Final answer:
The rotational inertia of the tire, assuming it to be an annular ring, and using the oscillation method with a period of 1.76 seconds, is approximately 0.389 kg·m^2.
Step-by-step explanation:
To calculate the rotational inertia of the tire, we can model it as a solid cylinder or an annular ring and use the oscillation method.
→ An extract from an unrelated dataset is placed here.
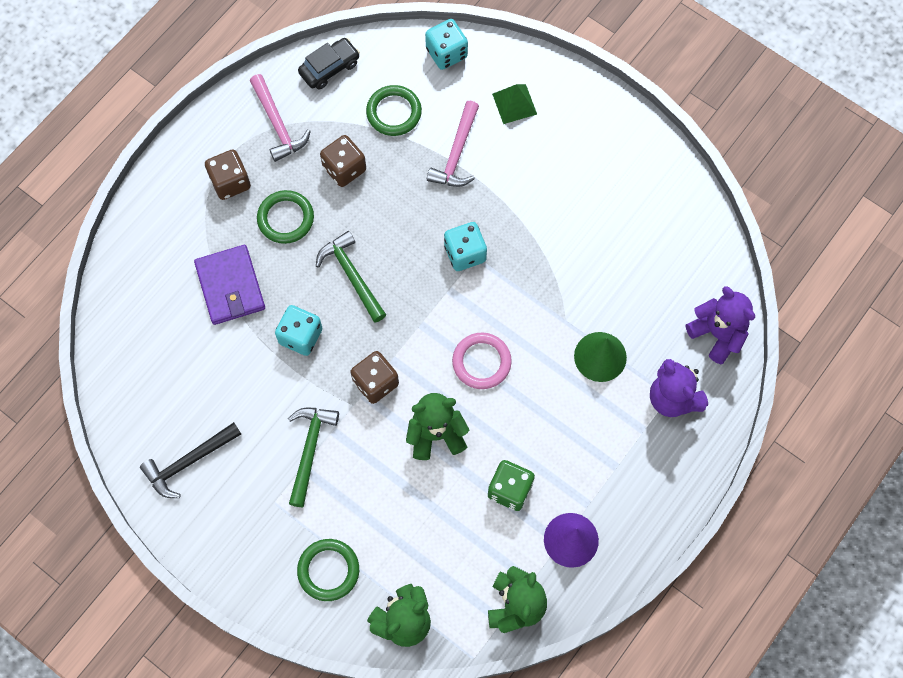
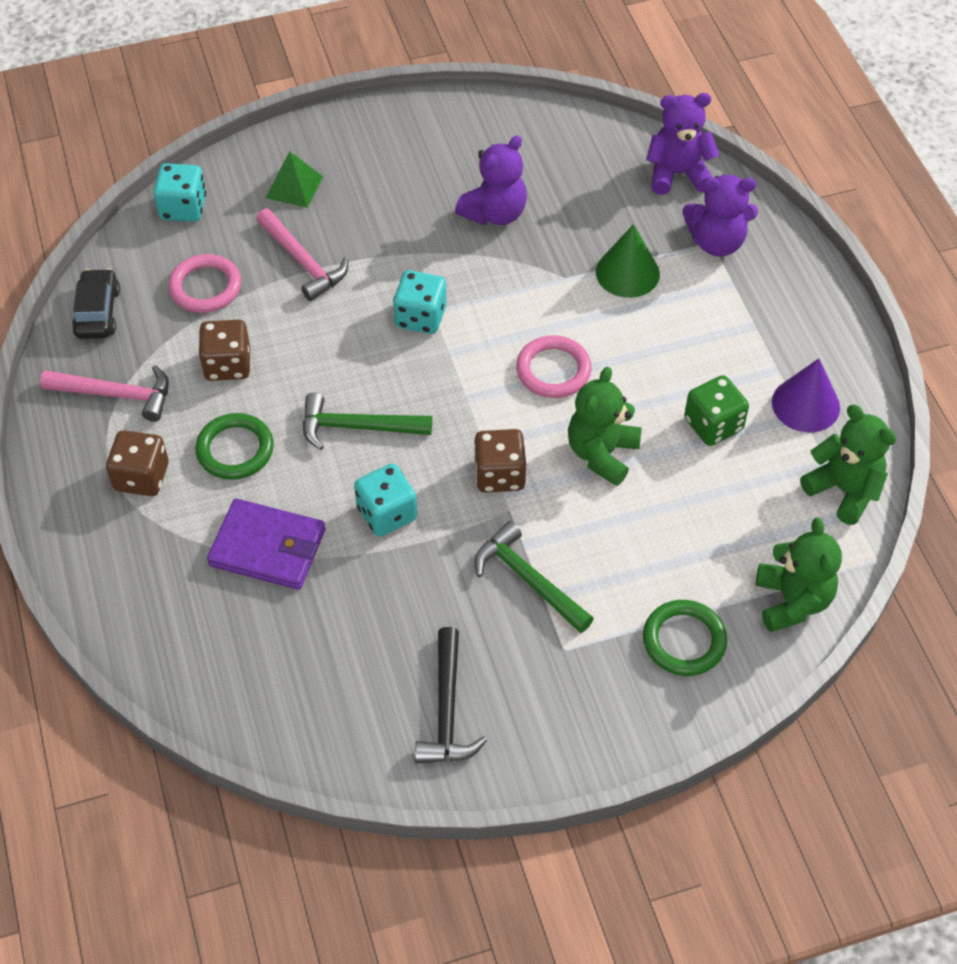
camera: 55 degrees left, 15 degrees down
green ring [366,85,422,136] -> pink ring [168,254,241,313]
none -> purple teddy bear [455,135,527,225]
The rotational inertia, I, of an object can be determined using the period of oscillation, T, obtained from a physical pendulum setup:
I = (T^2*g)/(4*π^2) * m * r^2
Here, T is the period of oscillation which is 1.76 s, g is the acceleration due to gravity (9.8 m/s^2), m is the mass of the tire, and r is the radius at which the mass is concentrated. For a tire, r would typically be the mean radius. Since the problem does not provide the exact mass distribution, we will estimate the mean radius (r) as the average of the inner and outer radius. The mean radius r = (0.38 m + 0.27 m) / 2 = 0.325 m,
Therefore, the rotational inertia I = (1.76^2 * 9.8)/(4*π^2) * 5.2 kg * (0.325 m)^2 ≈ 0.389 kg·m^2.
The rotational inertia of the tire is approximately 0.389 kg·m^2.